Without including any images, output the listing below exactly.

Content starts

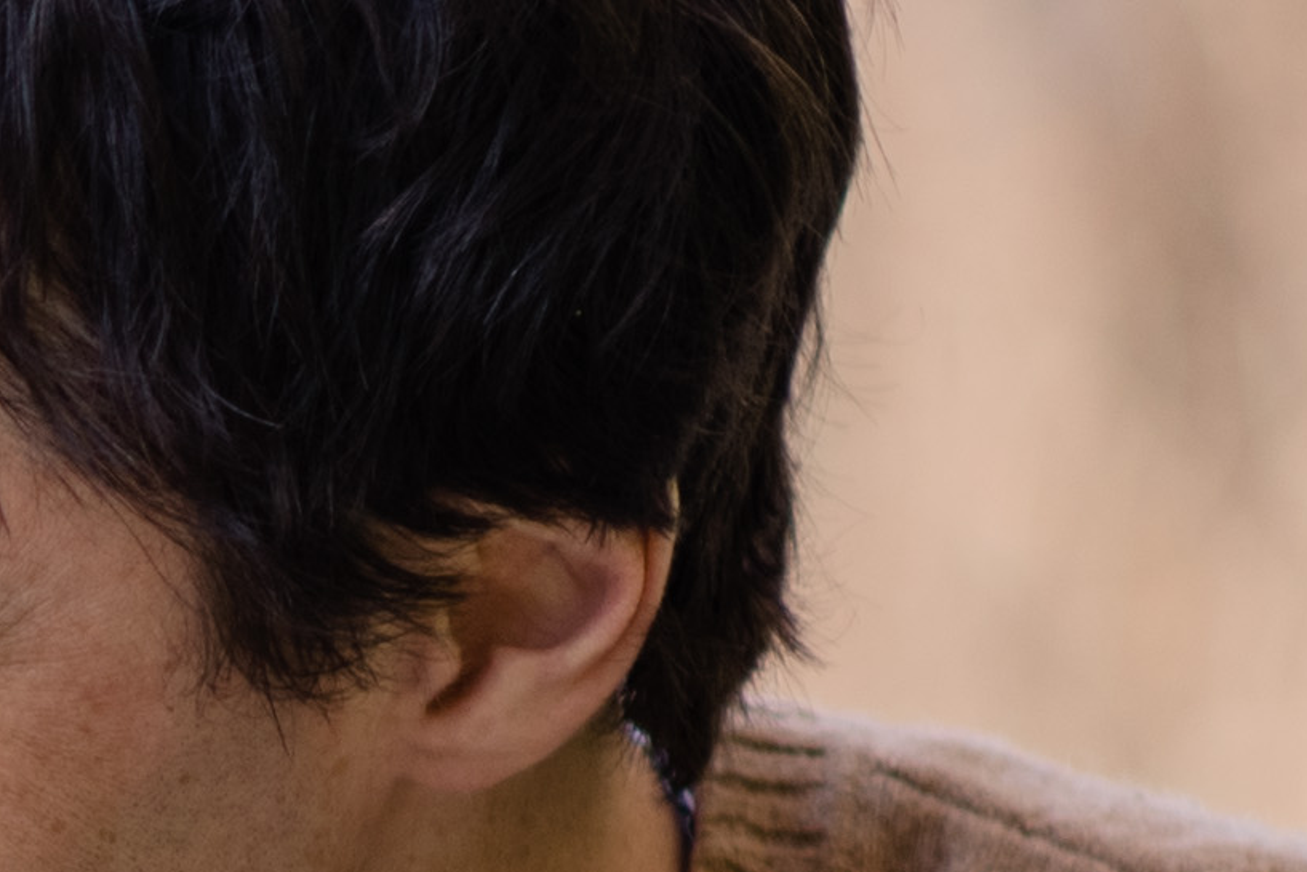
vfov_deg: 2.2
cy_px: 1907
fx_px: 22730
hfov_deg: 3.2
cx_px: -2064
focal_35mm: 626
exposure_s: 1/1000
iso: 200
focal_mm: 85
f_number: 2.2
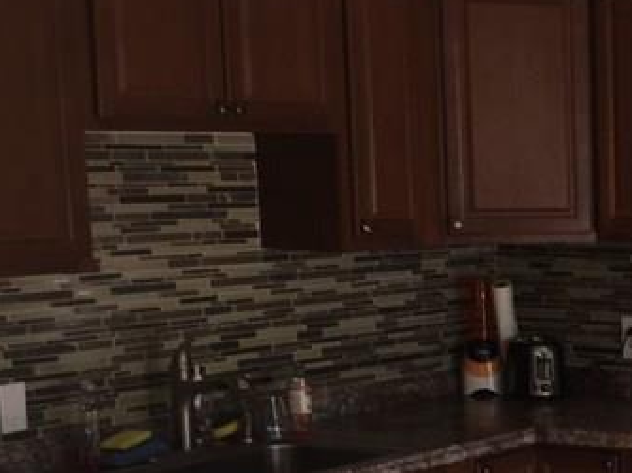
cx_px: 842
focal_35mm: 89
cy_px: 401
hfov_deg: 20.0
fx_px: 1624
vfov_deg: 16.4
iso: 32
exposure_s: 1/31
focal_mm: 4.15
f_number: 2.2
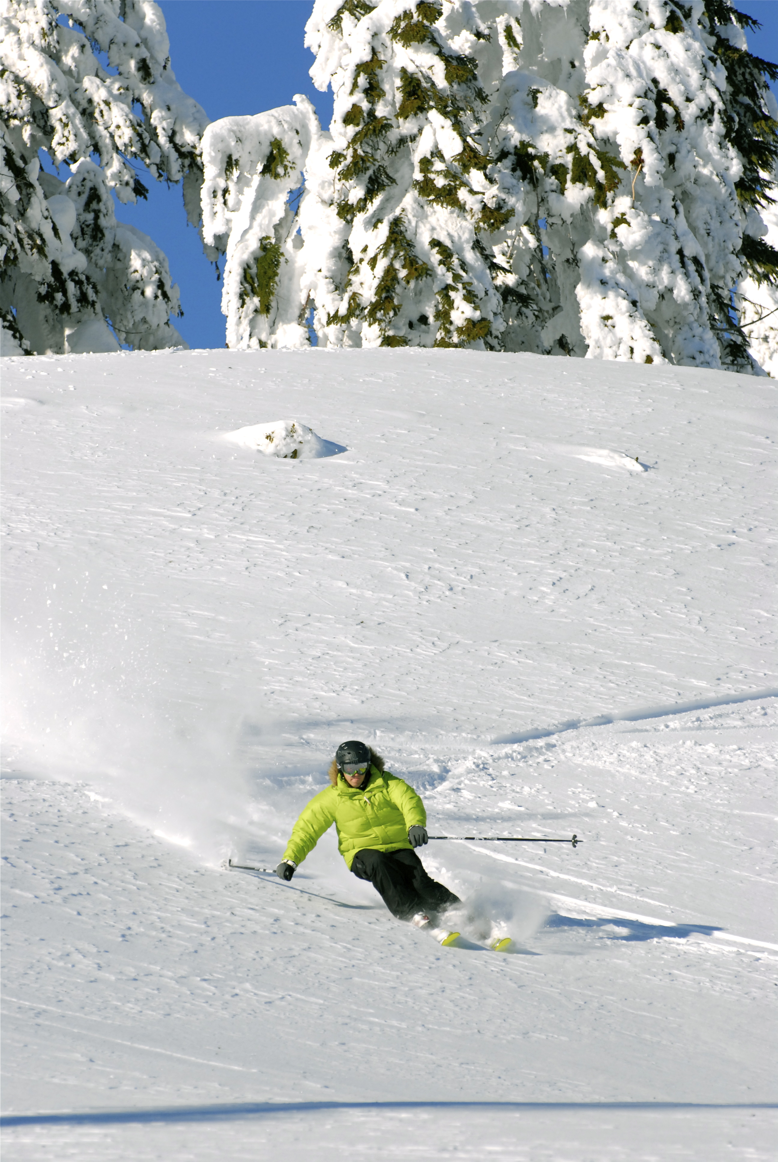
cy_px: 581
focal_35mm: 292
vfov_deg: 7.0
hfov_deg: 4.7
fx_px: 9454
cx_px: 389
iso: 400
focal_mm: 195
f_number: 7.1
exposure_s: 1/2000
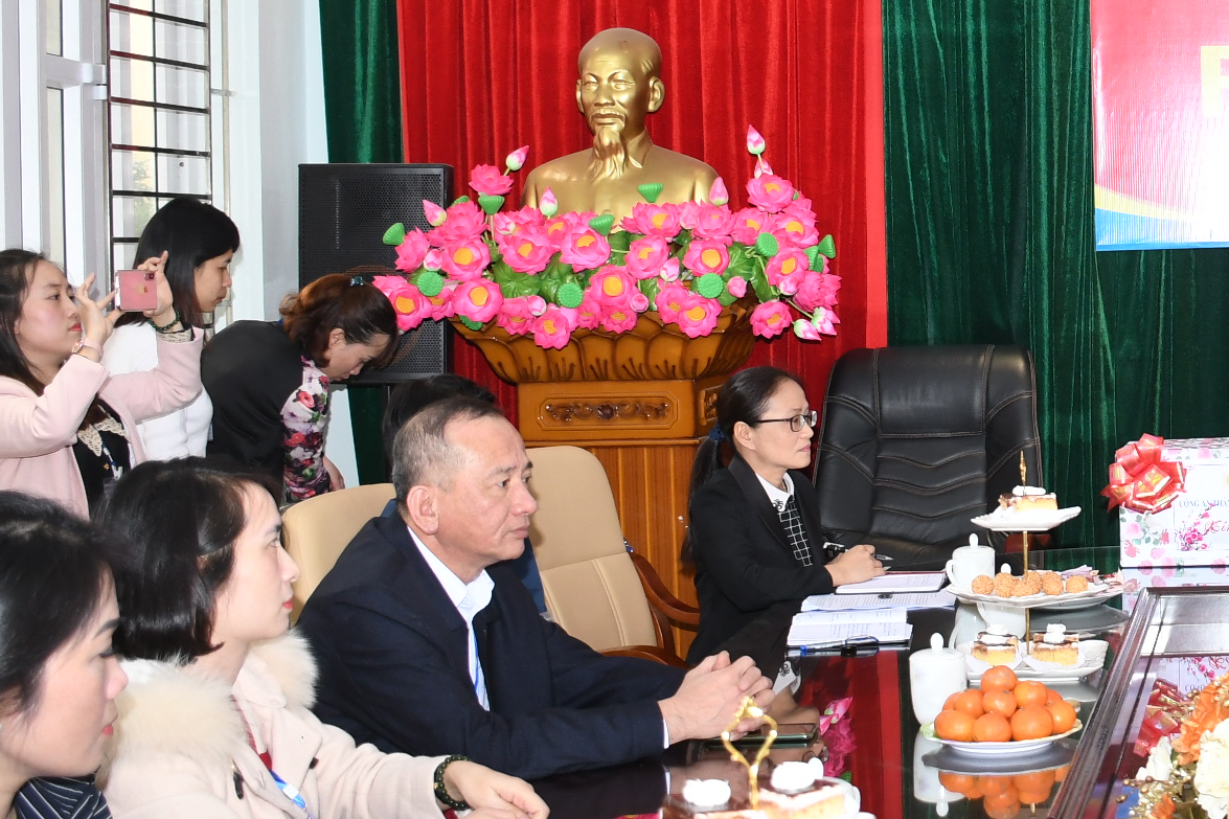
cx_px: 1252
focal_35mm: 64
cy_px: 204
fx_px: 2184
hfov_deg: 29.2
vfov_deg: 21.1
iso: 500
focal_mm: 18
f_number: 3.5
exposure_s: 1/200
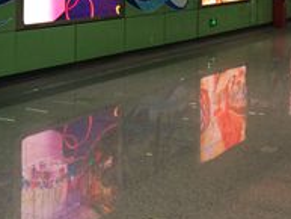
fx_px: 757
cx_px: -71
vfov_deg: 15.9
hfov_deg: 20.2
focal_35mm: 90
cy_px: -27
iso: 50
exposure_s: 1/33
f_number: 2.2
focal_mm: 4.15
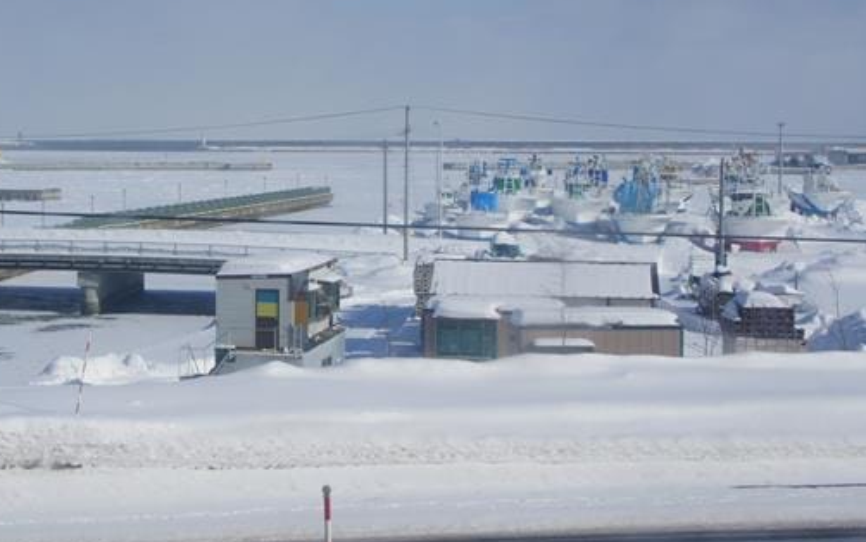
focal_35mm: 73
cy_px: 155
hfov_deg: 27.9
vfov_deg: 17.8
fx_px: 1723
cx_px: 250
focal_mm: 30
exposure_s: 1/500
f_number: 13
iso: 200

Content ends

> **Written response**
vfov_deg: 2.2
cy_px: 1907
fx_px: 22730
hfov_deg: 3.2
cx_px: -2064
focal_35mm: 626
exposure_s: 1/1000
iso: 200
focal_mm: 85
f_number: 2.2
cx_px: 842
focal_35mm: 89
cy_px: 401
hfov_deg: 20.0
fx_px: 1624
vfov_deg: 16.4
iso: 32
exposure_s: 1/31
focal_mm: 4.15
f_number: 2.2
cy_px: 581
focal_35mm: 292
vfov_deg: 7.0
hfov_deg: 4.7
fx_px: 9454
cx_px: 389
iso: 400
focal_mm: 195
f_number: 7.1
exposure_s: 1/2000
cx_px: 1252
focal_35mm: 64
cy_px: 204
fx_px: 2184
hfov_deg: 29.2
vfov_deg: 21.1
iso: 500
focal_mm: 18
f_number: 3.5
exposure_s: 1/200
fx_px: 757
cx_px: -71
vfov_deg: 15.9
hfov_deg: 20.2
focal_35mm: 90
cy_px: -27
iso: 50
exposure_s: 1/33
f_number: 2.2
focal_mm: 4.15
focal_35mm: 73
cy_px: 155
hfov_deg: 27.9
vfov_deg: 17.8
fx_px: 1723
cx_px: 250
focal_mm: 30
exposure_s: 1/500
f_number: 13
iso: 200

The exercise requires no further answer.